BAHARUDDIN LOPA DAN ANGKOT

Mungkin sejarah bangsa ini tak akan pernah lupa atas kesederhanaan dan kejujuran seorang penegak hukum dan pembela keadilan di negeri ini—ia adalah Baharuddin Lopa mantan Dubes Arab Saudi, dan jabatan terakhirnya sebagai jaksa agung tahun 2001. Eforia reformasi begitu terasa dengan masuknya Baharuddin Lopa dilingkaran pemerintahan untuk memutus mata rantai korupsi. Namun usianya sebagai jaksa agung hanya sebulan lalu ia menghembuskan nafas terakhirnya. Indonesia kehilangan sosoknya yang sederhana dan berani.

Kesederhanaan dan ketegasannya membuat semua orang kagum kepadanya. Sebagian orang memberi stigma—bahwa seorang pejabat selalu identik dengan gaya hidup yang glamour, rumah, mobil, selalu disesuaikan pada posisi seseorang, apalagi kalau ia seorang pejabat negara.

Baharuddin Lopa, tentu bukanlah produk dari stigmatisasi dengan segala pernak pernik atas jabatan yang disandangnya. Rumah dinas pun yang ditempatinya semua fasilitas negara dipakai sesuai kepentingan kedinasan. Telpon dirumdis pun dikuncinya agar tak dipakai oleh siapapun termasuk keluarganya. Hingga ia menyiapkan telpon koin untuk istri dan anaknya. Kendaraan dinas pun ia tolak dan memilih kendaraan mobil kijang super sebagai kendaraan pribadi.

Suatu ketika disebuah hajatan keluarga terpandang, Baharuddin Lopa diundang untuk hadir—semua orang dan kerabat menunggunya, dengan harapan bahwa Baharudfin Lopa sama istrinya akan naik kendaraan mewah. Tak ada tanda² mobil mewah tiba dihalaman rumah, tetapi dengan mengejutkan terdengar suara Baharuddin Lopa dari dalam rumah, rupanya ia bersama istrinya naik angkot (angkutan kota).

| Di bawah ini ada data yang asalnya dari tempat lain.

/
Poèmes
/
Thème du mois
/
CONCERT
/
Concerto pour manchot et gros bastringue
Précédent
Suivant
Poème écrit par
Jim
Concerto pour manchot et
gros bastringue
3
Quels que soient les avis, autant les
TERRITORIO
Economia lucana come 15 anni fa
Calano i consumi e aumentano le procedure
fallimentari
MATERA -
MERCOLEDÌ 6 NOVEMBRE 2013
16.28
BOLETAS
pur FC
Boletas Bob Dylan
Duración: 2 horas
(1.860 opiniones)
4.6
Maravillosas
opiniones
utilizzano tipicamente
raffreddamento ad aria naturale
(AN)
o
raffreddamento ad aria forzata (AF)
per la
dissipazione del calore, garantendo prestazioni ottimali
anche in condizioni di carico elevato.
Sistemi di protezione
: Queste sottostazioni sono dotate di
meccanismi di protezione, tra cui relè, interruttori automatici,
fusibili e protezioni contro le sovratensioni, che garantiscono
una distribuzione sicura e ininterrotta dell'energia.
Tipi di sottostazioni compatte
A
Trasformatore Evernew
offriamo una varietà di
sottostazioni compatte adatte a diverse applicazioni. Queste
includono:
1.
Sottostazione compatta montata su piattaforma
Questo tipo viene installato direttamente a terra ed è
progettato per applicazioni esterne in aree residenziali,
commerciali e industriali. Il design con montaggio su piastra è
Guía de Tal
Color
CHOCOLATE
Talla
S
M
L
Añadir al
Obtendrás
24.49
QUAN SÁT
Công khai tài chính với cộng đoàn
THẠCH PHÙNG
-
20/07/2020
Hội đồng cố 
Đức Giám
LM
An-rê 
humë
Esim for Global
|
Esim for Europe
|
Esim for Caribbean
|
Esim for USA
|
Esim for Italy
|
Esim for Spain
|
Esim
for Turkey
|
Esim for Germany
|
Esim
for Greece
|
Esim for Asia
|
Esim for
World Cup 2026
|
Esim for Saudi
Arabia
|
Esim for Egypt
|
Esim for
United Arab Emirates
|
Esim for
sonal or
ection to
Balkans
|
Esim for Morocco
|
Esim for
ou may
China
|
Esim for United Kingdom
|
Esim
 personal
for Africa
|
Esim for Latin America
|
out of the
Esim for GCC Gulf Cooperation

Seorang kerabat bertanya “Naik apaki Puang?”,
Baharuddin Lopa sambil tersenyum, dan menjawab….saya bersama ibu naik angkot. Lalu yang bertanya kembali, mana mobil dinasta?,…Baharuddin Lopa dengan senyum khasnya menjawab, mobilnya ada dirumah, saya tidak pakai karena itu mobil dinas yang harus saya pakai saat tugas kedinasan bukan untuk keperluan pribadi saya dan keluarga. Sehingga saya bersama istri naik angkot keyempat ini—kata Baharuddin Lopa. Seketika menjadi hening mendengar ucapan Baharuddin Lopa.

Baharuddin Lopa bukan hanya memilih hidup sederhana—tetapi beliau mencoba menepis stigma—kalau pejabat itu hidupnya glamour.

Sehingga ucapannya begitu menghentakkan nurani. Ia diingat oleh sejarah karena perilaku kesederhanaannya. Semoga para pemimpin.dan pejabat dibangsa ini bukan menjadi bangsawan baru—yang glamour dan berlagak kaum hacienda.

Tapi jadilah pemimpin yang sederhana agar sejarah mengenangmu.